Beyond academic interests, international societies address tangible professional
policy issues that also benefit those in private practice, such as the global
problem of non-specialist surgery performed by non-plastic surgeons, i. e.
self-proclaimed cosmetic surgeons or aesthetic surgeons, many of whom have not even
completed a formal surgical training. Unfortunately, this problem cannot be resolved
solely nationally, and international successes may offer valuable insights
applicable in Germany. The topic is also a good example of how we in Germany can
benefit from experiences of other European countries in order to improve
legislation. For instance, a few weeks ago, a new law (‘Ley Sara’) on patient
protection was passed in Spain [8] after a heart
surgeon injured a patient’s bowel several times during a liposuction procedure,
resulting in her death [9]. The new law only
authorises certified plastic surgeons to carry out Plastic Surgery operations on any
part of the body. This law could serve as a model for improving patient protection
legislation in other countries, including Germany. This example is just a brief
outline of the countless achievements that global cooperation has brought to the
field of Plastic Surgery.
In my view, international networking and cooperation is therefore an indispensable
foundation for medical progress in Plastic Surgery. And of course, as the largest
specialist society with over 2000 members, the DGPRÄC must fulfil its responsibility
to actively engage with international societies, contribute to the global Plastic
Surgery community, and reinforce the collective strength of German Plastic Surgery.

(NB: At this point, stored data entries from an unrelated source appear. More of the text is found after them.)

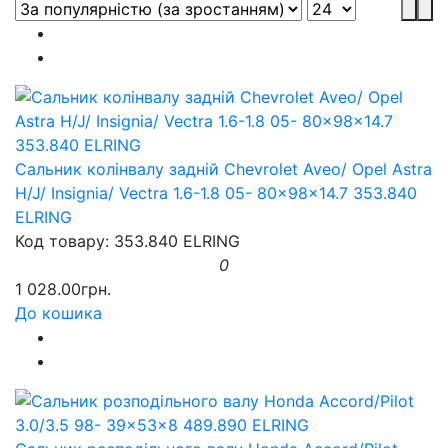
Сальник колінвалу задній Chevrolet Aveo/ Opel Astra
H/J/ Insignia/ Vectra 1.6-1.8 05- 80x98x14.7 353.840
ELRING
Код товару: 353.840 ELRING
0
1 028.00грн.
До кошика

The ESPRAS motto during my term of office in ESPRAS, ‘Stronger together in Europe!’,
illustrates this commitment very clearly. The alternative of self-selected isolation
from all this diversity in order to save less than €1 per month per ordinary member
is not an option. In any case, putting this up for election is risky, some might
even say negligent, as we have learnt from Brexit. If there is dissatisfaction with
the successes at international level, there is therefore only one alternative:
personal involvement in international societies in order to further optimise their
effectiveness for all members.
I am therefore both relieved and grateful that the majority of members at the general
assembly in Düsseldorf voted in favour of continuing our membership in both ESPRAS
and ICOPLAST, thereby solidifying the foundation for sustained international
collaboration and networking for the years ahead. Only through global networking can
we maintain innovative and progressive Plastic Surgery in Germany.